I did the evaluation period of Nova, and I liked it for the most part. I was playing with Git on it though, and I couldn’t figure out how to resolve merge conflicts. Do you know if that’s actually possible? I couldn’t figure it out, so I went to VSCode with a terminal window below where I could do command-line git.

For $100 I basically need it to be a complete dev environment, including git.

Purchased Prompt 2 in the past, but it turns out that I like/use Blink Shell more.

Nevertheless gave Prompt 3 a try yesterday. Could not see any major differences with version 2, except that it runs on my (Intel) Mac as well, but for that iTerm 2 works just fine. What did I miss?

I could open a local terminal on my Mac in Prompt 3 (after running that helper App), but it always loads the system’s /bin/zsh instead of the more recent/capable Homebrew version in /usr/local//bin/zsh, which makes it unusable for me. I could not find a way to configure the shell for such a terminal.

PS: Also bought a Nova license for 1 year, but it never stuck with me. Normally I’d rather use native Apps than Electron Apps, but Visual Studio Code works so much better for me that I did not renew Nova.

I would really hope that would be an option somewhere in the settings.

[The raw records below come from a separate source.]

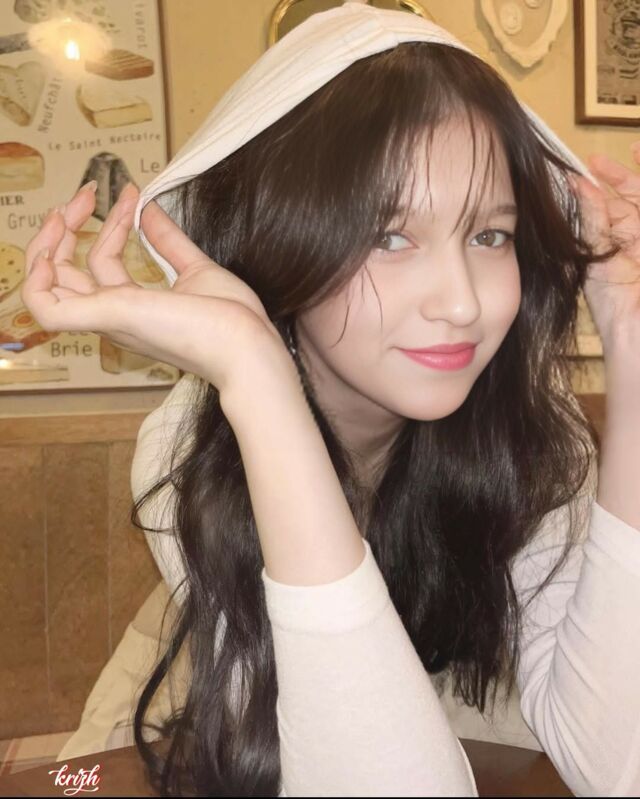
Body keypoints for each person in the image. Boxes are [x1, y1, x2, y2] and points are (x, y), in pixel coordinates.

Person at [23, 2, 640, 796]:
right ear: (282, 242)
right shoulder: (189, 445)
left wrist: (631, 341)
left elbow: (617, 764)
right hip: (218, 684)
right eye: (390, 236)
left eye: (489, 234)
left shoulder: (527, 427)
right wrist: (259, 381)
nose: (461, 302)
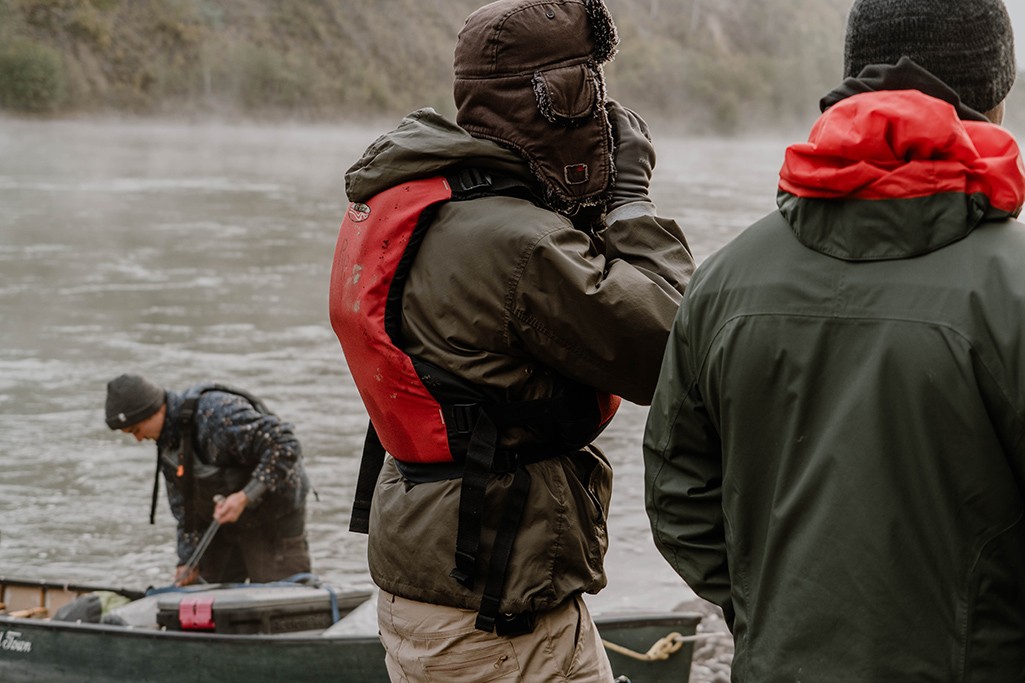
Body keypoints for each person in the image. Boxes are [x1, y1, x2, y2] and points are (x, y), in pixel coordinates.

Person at [643, 0, 1025, 680]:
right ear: (993, 97)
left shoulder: (724, 278)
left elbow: (678, 494)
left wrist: (766, 610)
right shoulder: (1014, 286)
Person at [328, 0, 694, 679]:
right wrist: (632, 202)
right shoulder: (512, 243)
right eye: (588, 91)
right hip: (494, 617)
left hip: (453, 580)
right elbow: (676, 342)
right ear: (556, 101)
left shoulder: (434, 199)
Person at [105, 373, 312, 586]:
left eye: (137, 430)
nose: (138, 439)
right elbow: (184, 506)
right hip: (223, 520)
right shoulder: (166, 439)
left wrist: (244, 497)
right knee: (206, 597)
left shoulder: (217, 414)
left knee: (276, 598)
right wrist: (186, 560)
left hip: (273, 517)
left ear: (155, 410)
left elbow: (286, 444)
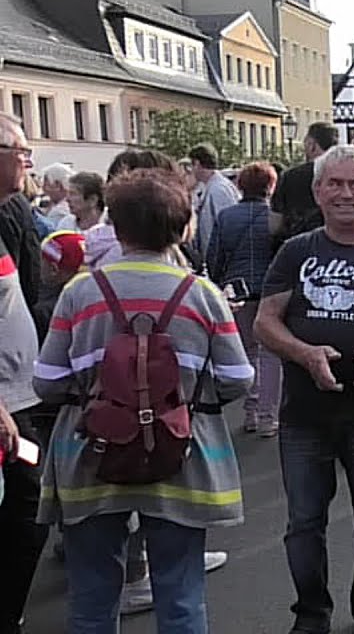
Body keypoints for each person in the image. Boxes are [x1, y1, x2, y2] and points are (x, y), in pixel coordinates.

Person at [34, 169, 252, 633]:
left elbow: (46, 381)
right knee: (181, 598)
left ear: (116, 226)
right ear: (183, 226)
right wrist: (185, 397)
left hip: (90, 457)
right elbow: (238, 378)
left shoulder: (80, 292)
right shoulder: (202, 295)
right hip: (181, 460)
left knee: (92, 601)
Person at [255, 146, 354, 634]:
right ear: (317, 192)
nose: (346, 193)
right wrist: (305, 354)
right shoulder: (296, 251)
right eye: (334, 184)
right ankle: (312, 613)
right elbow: (264, 322)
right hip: (304, 416)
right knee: (303, 524)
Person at [0, 111, 45, 634]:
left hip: (20, 402)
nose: (26, 161)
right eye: (20, 151)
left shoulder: (9, 214)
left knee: (27, 508)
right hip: (6, 412)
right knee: (26, 509)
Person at [207, 161, 282, 437]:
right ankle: (267, 417)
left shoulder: (227, 217)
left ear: (240, 185)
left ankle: (250, 412)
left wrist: (217, 283)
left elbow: (214, 255)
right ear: (271, 186)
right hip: (271, 290)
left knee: (247, 351)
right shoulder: (275, 217)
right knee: (271, 354)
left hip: (237, 291)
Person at [270, 122, 341, 249]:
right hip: (338, 242)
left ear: (312, 144)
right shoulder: (346, 173)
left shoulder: (291, 176)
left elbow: (275, 225)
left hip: (299, 245)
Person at [188, 143, 240, 258]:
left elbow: (227, 226)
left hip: (219, 258)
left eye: (191, 166)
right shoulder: (213, 186)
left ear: (197, 164)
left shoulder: (218, 189)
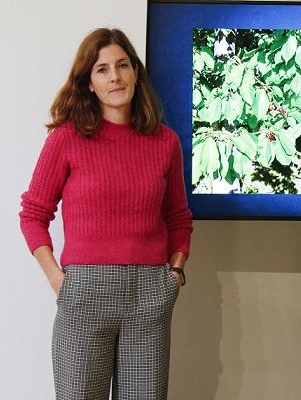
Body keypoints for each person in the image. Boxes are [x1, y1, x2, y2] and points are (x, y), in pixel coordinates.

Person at [19, 28, 193, 400]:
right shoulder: (66, 139)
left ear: (135, 73)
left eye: (122, 65)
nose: (114, 76)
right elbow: (33, 214)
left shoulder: (165, 142)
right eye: (102, 69)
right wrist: (58, 280)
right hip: (84, 292)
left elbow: (179, 217)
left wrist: (174, 273)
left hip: (150, 295)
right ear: (89, 83)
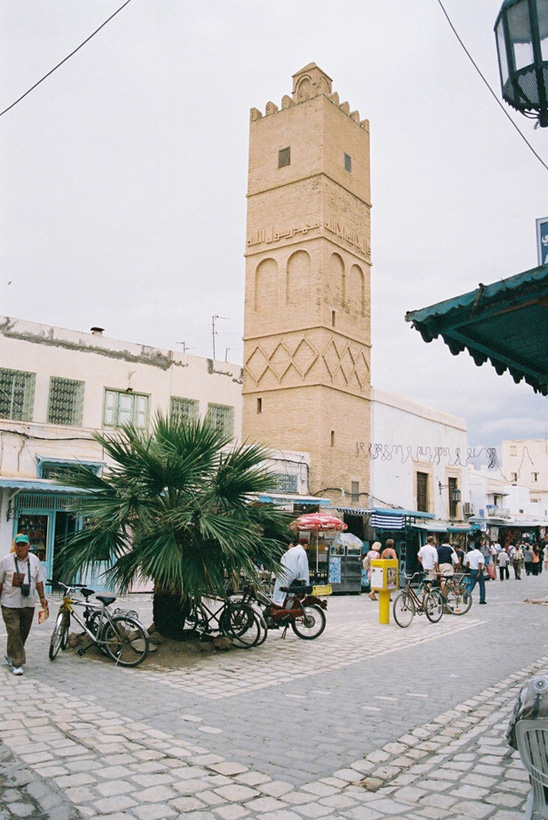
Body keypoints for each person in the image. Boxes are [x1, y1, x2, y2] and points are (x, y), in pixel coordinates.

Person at [0, 534, 47, 676]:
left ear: (28, 546)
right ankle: (17, 663)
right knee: (13, 631)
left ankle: (11, 654)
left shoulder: (35, 561)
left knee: (22, 632)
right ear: (14, 546)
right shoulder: (5, 561)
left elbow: (39, 581)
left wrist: (42, 597)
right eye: (18, 545)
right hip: (9, 602)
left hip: (28, 602)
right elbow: (0, 582)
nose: (20, 548)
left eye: (23, 545)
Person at [271, 539, 310, 606]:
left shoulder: (290, 550)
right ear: (305, 545)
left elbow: (282, 559)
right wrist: (306, 583)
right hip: (291, 576)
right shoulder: (302, 552)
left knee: (280, 596)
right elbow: (303, 568)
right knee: (290, 595)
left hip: (283, 573)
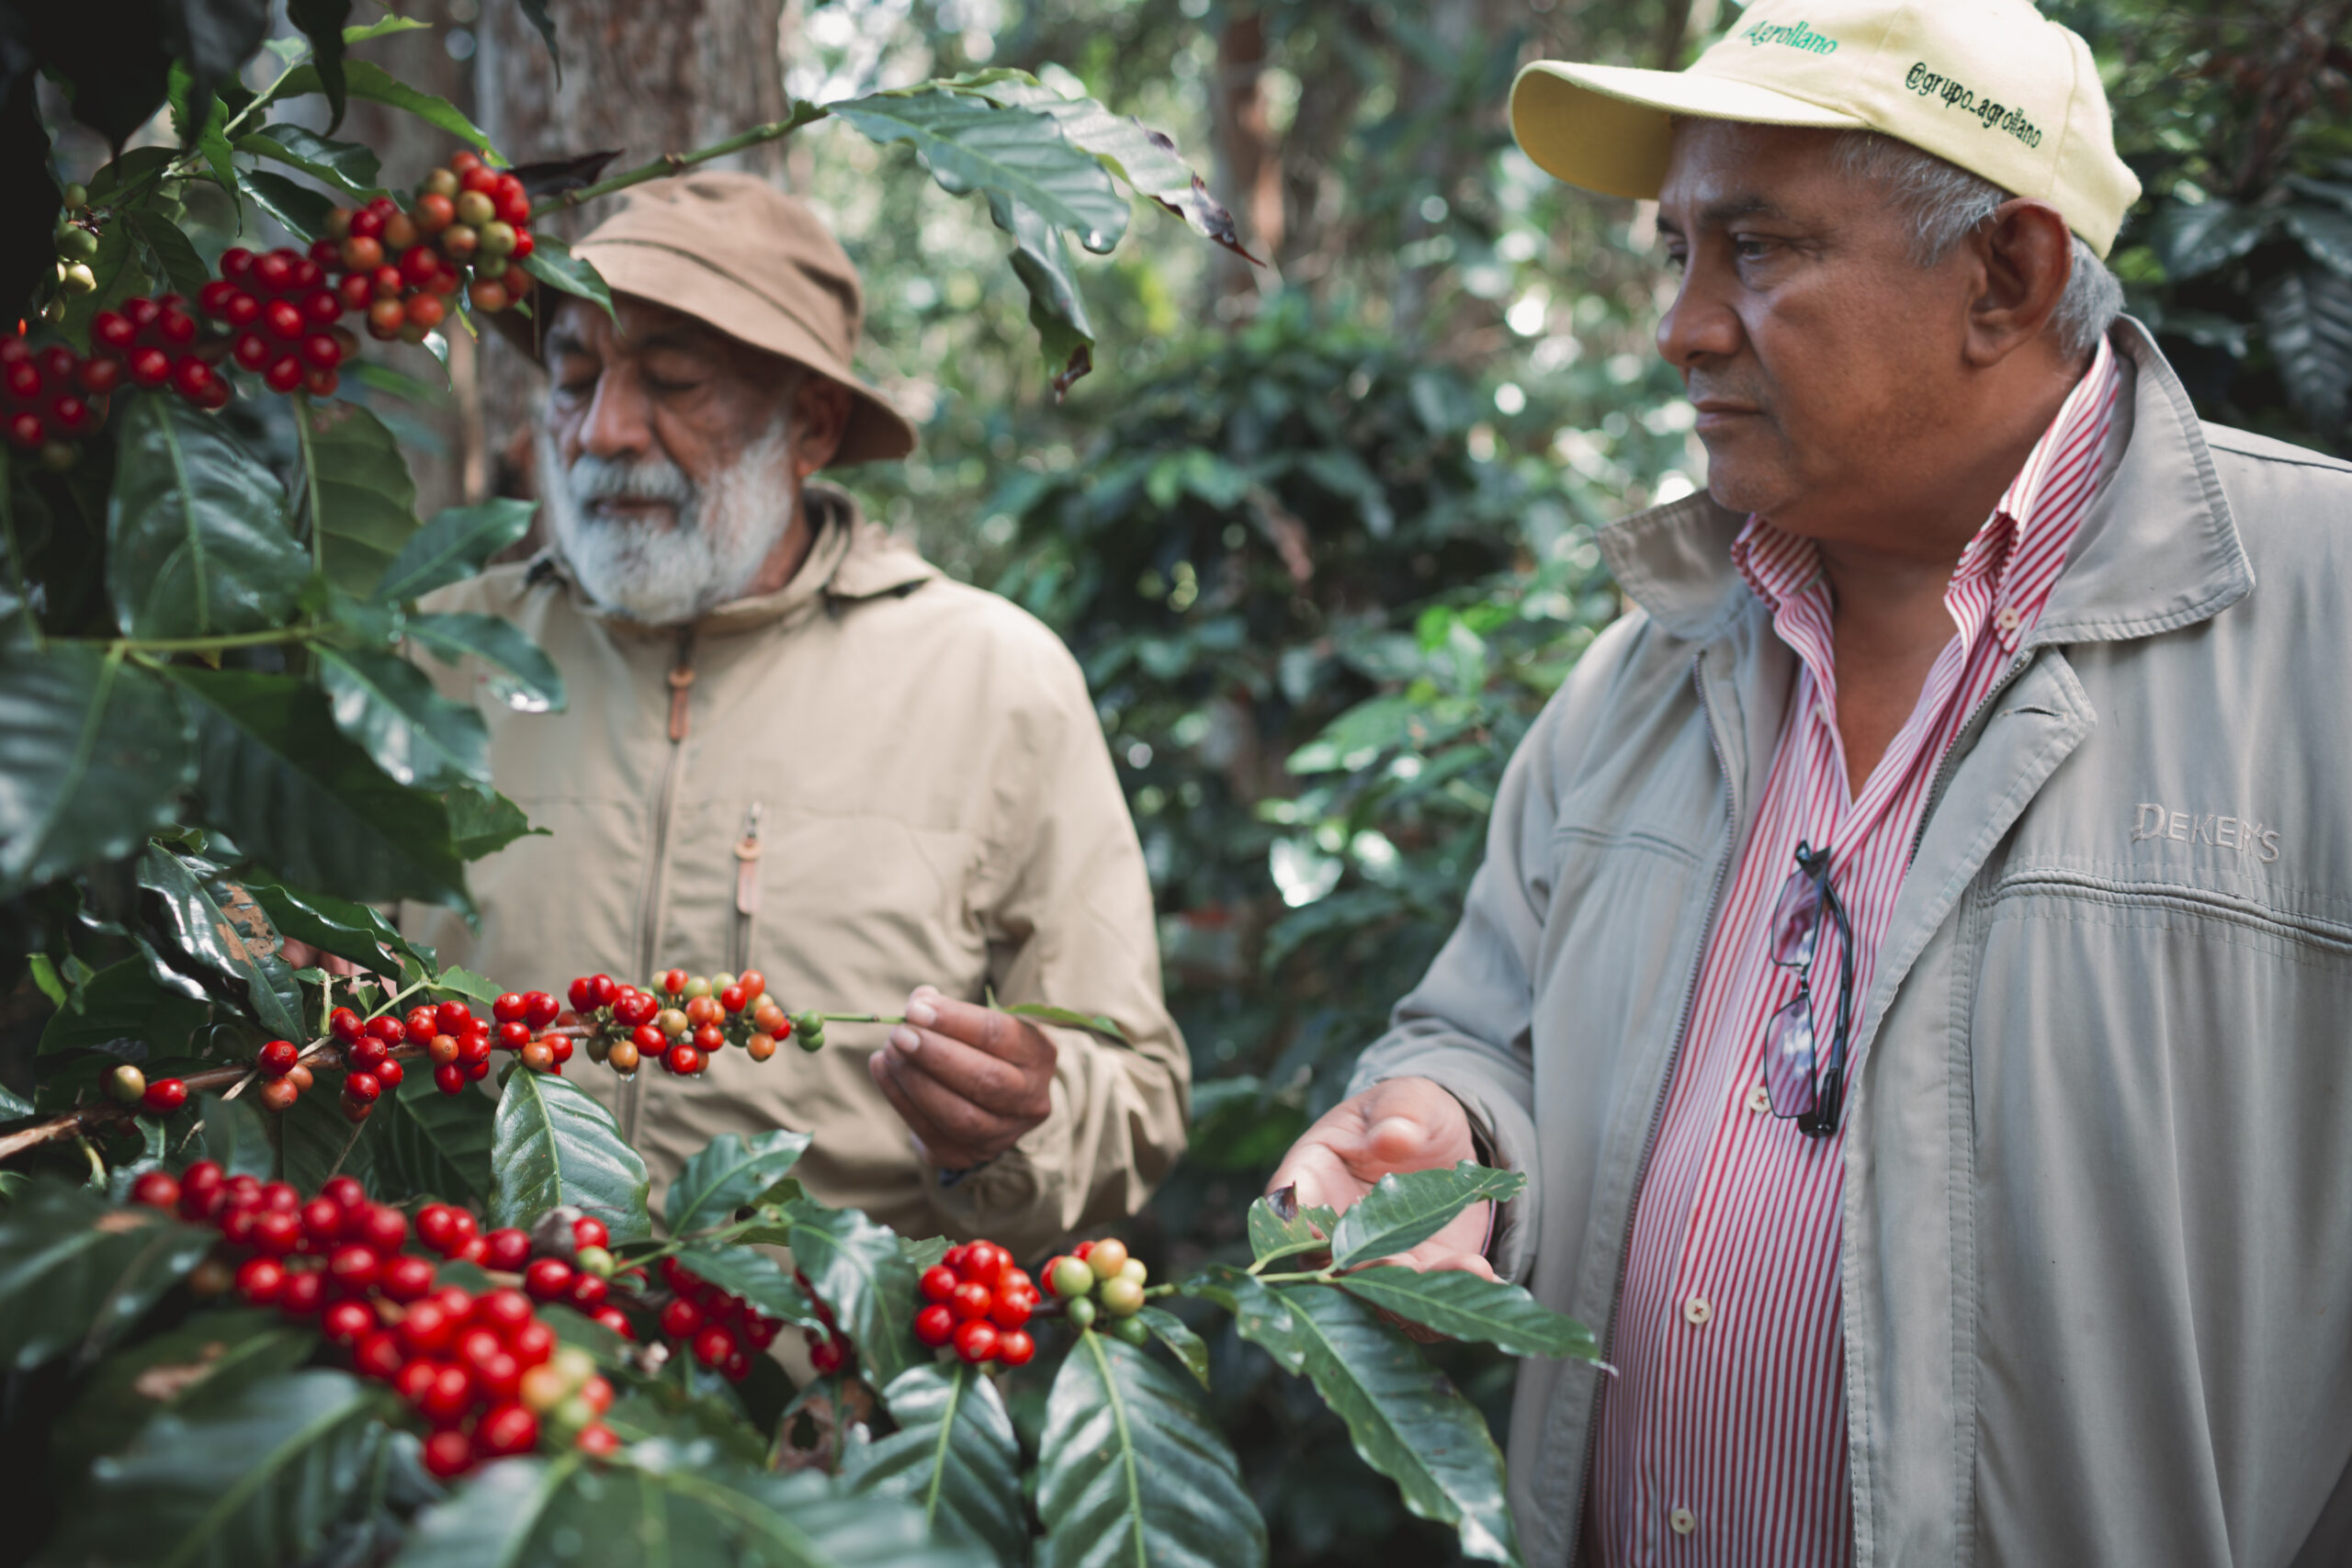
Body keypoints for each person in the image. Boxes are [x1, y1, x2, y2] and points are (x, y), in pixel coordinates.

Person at [1271, 1, 2352, 1562]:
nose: (1683, 325)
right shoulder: (1653, 667)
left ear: (2006, 276)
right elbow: (1479, 1022)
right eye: (1679, 253)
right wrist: (1442, 1125)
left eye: (1759, 251)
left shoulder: (2316, 627)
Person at [393, 171, 1187, 1260]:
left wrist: (1014, 1130)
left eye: (672, 382)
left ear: (808, 423)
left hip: (809, 1395)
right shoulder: (428, 655)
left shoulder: (992, 682)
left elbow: (1134, 1093)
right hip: (449, 1370)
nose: (603, 431)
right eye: (574, 380)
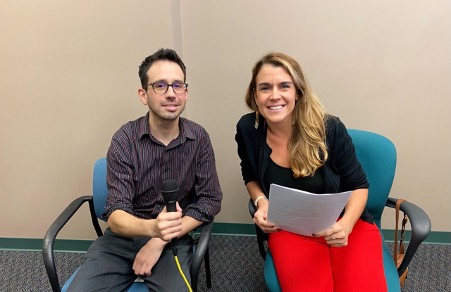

I use Tower and Kaleidoscope for git and merging, so I can’t really help you there (though they are additional examples of excellent for-pay development apps that I think are worth it over the free alternatives).

Nova’s conflict diff tool is the side-by-side comparison tool that you can show/hide in View. You can set it to automatically open two panes when a merge conflict exists. I don’t think it has a three pane diff view; it should. Edit: the conflict resolution tools in the footer work with this view, too. So tiny.

Have you changed $SHELL for your login shell (the one you use when you open Terminal) to brew’s zsh? Nova picks that up.

In which file/application should I do that?